Return only the number of lines in the data below where the word "type" appears.

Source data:

◆ ◆ ◆

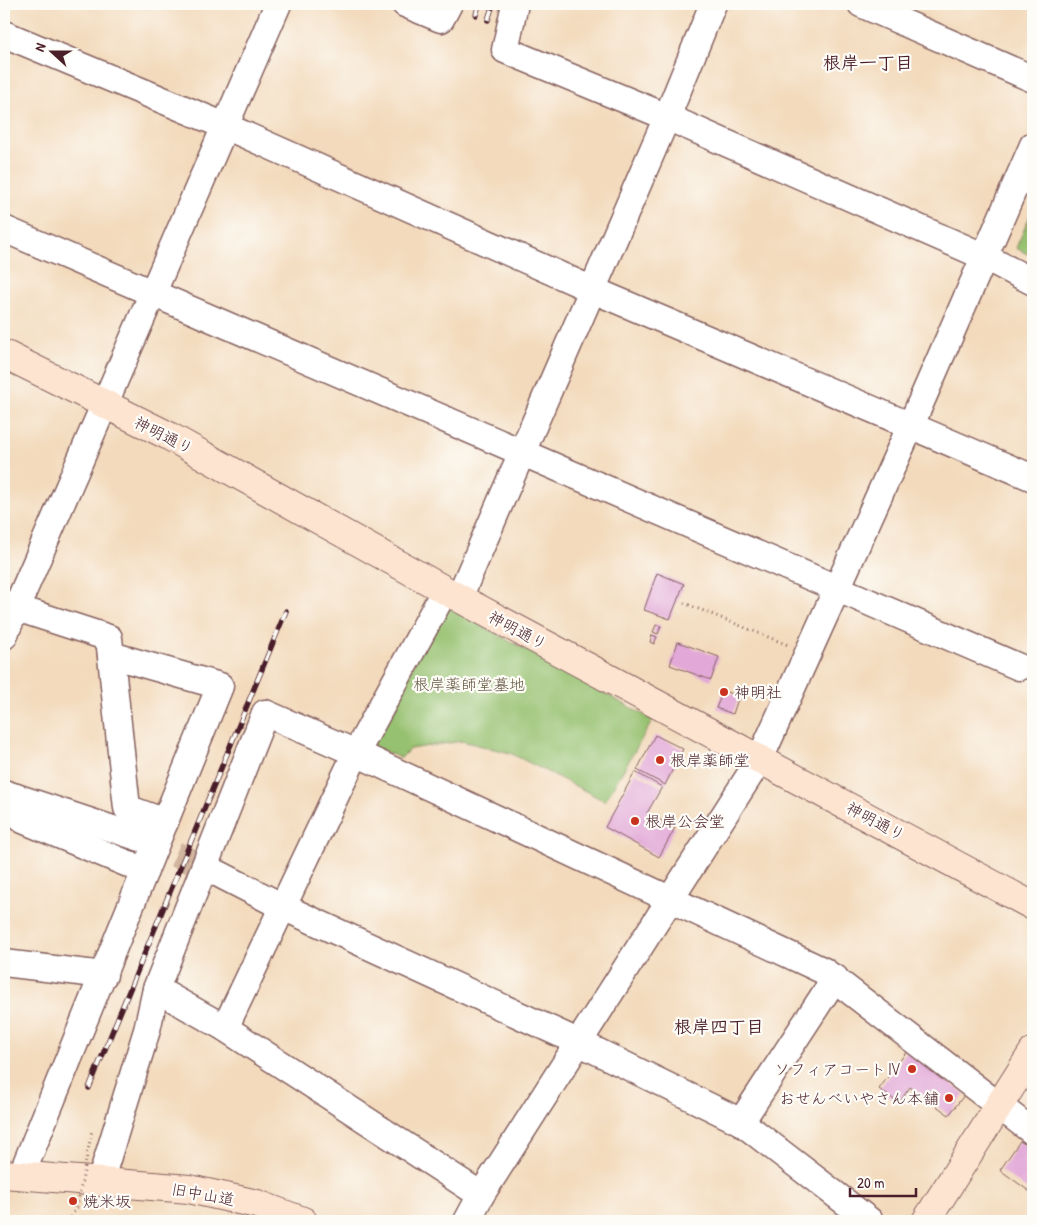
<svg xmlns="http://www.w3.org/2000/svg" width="1037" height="1225" viewBox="0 0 1037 1225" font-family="'Patrick Hand','Klee One',sans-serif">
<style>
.green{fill:#96c16f;stroke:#70704d}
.building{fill:#e2a9d8}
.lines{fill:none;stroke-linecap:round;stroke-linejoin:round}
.street-tunnel{stroke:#d1b59f;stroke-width:26;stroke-dasharray:26 13;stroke-linecap:butt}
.street-casing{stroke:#85605e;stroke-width:29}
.secondary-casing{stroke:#85605e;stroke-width:30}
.path{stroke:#85605e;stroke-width:3;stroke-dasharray:1 4;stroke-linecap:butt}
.street{stroke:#fff;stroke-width:26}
.secondary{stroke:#fde4d0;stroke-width:28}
.rail-casing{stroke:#4a1f2b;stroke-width:5.5}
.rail{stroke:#fdfcf7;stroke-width:4;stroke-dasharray:11;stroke-linecap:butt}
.path-bridge{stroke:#85605e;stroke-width:3;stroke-dasharray:1 4;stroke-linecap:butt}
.poi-dot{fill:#c8321e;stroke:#fdfcf7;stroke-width:2}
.labels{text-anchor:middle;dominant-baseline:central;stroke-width:4.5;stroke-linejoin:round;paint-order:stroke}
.street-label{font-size:16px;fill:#4a1f2b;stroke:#fdfcf7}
.park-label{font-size:16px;fill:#655843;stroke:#fdfcf7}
.poi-label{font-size:16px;fill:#4a1f2b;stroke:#fdfcf7;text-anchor:start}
.neighbourhood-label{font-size:18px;font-weight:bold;fill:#4a1f2b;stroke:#fdfcf7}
</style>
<rect width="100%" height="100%" fill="#fdfcf7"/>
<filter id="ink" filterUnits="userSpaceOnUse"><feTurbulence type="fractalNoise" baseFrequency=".02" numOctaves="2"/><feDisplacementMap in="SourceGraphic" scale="10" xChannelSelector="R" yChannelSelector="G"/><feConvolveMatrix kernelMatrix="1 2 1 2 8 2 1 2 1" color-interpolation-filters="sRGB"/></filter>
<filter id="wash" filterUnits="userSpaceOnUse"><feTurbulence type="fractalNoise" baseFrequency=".0096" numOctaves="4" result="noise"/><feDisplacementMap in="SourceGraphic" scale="20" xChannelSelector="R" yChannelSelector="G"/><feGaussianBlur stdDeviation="1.12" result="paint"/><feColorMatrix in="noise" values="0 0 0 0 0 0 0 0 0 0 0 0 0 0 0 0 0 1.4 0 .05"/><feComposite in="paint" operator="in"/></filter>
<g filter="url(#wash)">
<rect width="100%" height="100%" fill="#f3dabc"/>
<!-- green -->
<g class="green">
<polygon points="1033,209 1033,257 1016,248"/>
<polygon points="444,605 653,720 605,801 510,753 462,741 410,749 401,758 371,746"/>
</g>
<g id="blocks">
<!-- building -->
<g class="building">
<polygon points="657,573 684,584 670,619 644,610"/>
<polygon points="656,625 661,626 658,634 653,632"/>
<polygon points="652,635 657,637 654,644 650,642"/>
<polygon points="678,642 719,657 711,680 670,665"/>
<polygon points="723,691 739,696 733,714 716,708"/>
<polygon points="655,735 683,749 665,785 637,770"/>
<polygon points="635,772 662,787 647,813 675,828 659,857 605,827"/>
<polygon points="907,1051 965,1094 949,1115 910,1087 899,1103 879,1089"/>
<polygon points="1020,1141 1033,1150 1033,1194 1000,1170"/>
</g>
</g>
</g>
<g filter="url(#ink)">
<use href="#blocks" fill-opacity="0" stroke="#85605e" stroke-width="1"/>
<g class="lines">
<!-- street-tunnel -->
<polyline class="street-tunnel" points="140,838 219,874"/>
<defs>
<g id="street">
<polyline points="405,4 441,19 449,4"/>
<polyline points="515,4 505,50 667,117 985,257 1033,282"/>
<polyline points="861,4 1033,79"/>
<polyline points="4,34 225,126 593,290 1033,478"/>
<polyline points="4,229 1019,667"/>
<polyline points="459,598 667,117 713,4"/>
<polyline points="4,604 109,638 127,808 165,822"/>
<polyline points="4,636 278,4"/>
<polyline points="4,793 140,838"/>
<polyline points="16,797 16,814 23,820 145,871"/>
<polyline points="219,874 283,907 578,1042 741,1122 870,1221"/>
<polyline points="4,963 104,975"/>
<polyline points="156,989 225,1028 481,1195"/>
<polyline points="225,1028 356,753 445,590"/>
<polyline points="741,1122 835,978"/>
<polyline points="21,1176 220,686 111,655"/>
<polyline points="100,1182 147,1030 156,989 265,713 356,753 824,971 1033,1132"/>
<polyline points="467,1221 481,1195 760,759 911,425 1033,145"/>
</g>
<g id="secondary">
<polyline points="4,354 167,435 459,598 1033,906"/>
<polyline points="4,1174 189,1189 257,1204 303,1221"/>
<polyline points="926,1221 1033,1052"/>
</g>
</defs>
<!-- street casing -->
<use href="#street" class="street-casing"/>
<!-- secondary casing -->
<use href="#secondary" class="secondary-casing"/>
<!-- path -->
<g class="path">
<polyline points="684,603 788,645"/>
<polyline points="68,1221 77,1207 73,1206"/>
</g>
<!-- street -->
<use href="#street" class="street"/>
<!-- secondary -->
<use href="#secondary" class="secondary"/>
<defs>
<g id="rail">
<polyline points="476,15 479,4"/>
<polyline points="488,20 493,4"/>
<polyline points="89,1088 286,611"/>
</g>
</defs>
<!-- rail casing -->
<use href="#rail" class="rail-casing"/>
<!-- rail -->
<use href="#rail" class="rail"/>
<!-- path-bridge -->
<polyline class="path-bridge" points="77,1207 92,1130"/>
</g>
</g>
<!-- markers -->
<g class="poi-dot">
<circle cx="724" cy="692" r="5"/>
<circle cx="660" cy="760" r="5"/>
<circle cx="635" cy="821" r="5"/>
<circle cx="912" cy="1069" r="5"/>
<circle cx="949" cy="1098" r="5"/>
<circle cx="73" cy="1201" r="5"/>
</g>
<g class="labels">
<!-- street labels -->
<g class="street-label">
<text transform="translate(164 435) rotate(27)">神明通り</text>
<text transform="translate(518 630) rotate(28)">神明通り</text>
<text transform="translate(876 821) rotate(28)">神明通り</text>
<text transform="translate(203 1194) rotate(10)">旧中山道</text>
</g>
<!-- park labels -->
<g class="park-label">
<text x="469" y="684">根岸薬師堂墓地</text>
</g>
<!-- poi labels -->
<g class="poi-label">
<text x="734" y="692">神明社</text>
<text x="670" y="760">根岸薬師堂</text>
<text x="645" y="821">根岸公会堂</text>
<text x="902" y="1069" text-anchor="end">ソフィアコートⅣ</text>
<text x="939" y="1098" text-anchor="end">おせんべいやさん本舗</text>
<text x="83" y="1201">焼米坂</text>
</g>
<!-- neighbourhood labels -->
<g class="neighbourhood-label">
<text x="868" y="62">根岸一丁目</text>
<text x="719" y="1026">根岸四丁目</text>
</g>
</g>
<!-- margin -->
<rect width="1037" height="1225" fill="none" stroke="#fdfcf7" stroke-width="20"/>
<!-- north arrow -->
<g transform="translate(52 52) rotate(291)" stroke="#fdfcf7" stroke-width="4" paint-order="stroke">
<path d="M0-4L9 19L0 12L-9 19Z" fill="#4a1f2b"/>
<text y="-8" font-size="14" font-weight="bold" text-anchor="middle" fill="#4a1f2b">N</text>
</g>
<!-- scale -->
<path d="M850 1188v8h66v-8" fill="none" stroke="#4a1f2b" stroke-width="2.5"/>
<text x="857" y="1188" font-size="15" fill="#4a1f2b" stroke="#fdfcf7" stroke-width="4" paint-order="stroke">20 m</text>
</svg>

◆ ◆ ◆

Response box: 2